What is being asked
Only the lines from the one with "333 494 8.26" to the end of the records are wanted, each repeated exactly, both ends included.
○ ○ ○
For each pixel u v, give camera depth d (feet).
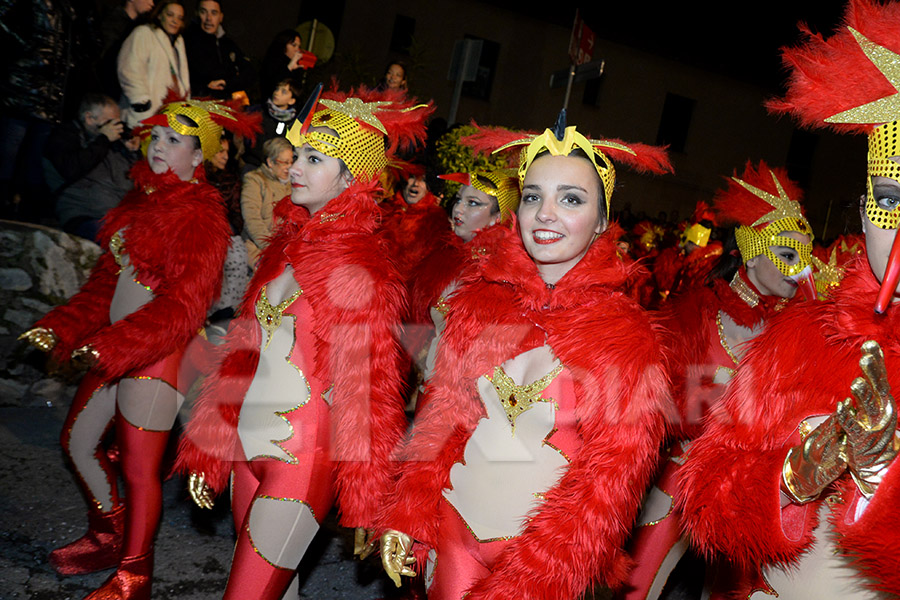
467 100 65.98
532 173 7.26
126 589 9.70
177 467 9.22
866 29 5.35
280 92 21.65
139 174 10.39
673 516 10.03
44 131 20.38
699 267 11.98
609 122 72.33
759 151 77.05
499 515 7.20
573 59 30.55
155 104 20.63
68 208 18.28
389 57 62.03
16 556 10.68
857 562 5.30
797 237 10.80
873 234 5.19
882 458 4.78
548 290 7.26
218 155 18.04
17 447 14.15
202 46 23.34
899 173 5.01
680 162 75.00
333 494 8.26
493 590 6.49
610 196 7.49
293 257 8.50
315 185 8.92
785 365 5.98
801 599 6.04
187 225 9.86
○ ○ ○
Answer for the task
333 494 8.26
493 590 6.49
610 196 7.49
293 257 8.50
315 185 8.92
785 365 5.98
801 599 6.04
187 225 9.86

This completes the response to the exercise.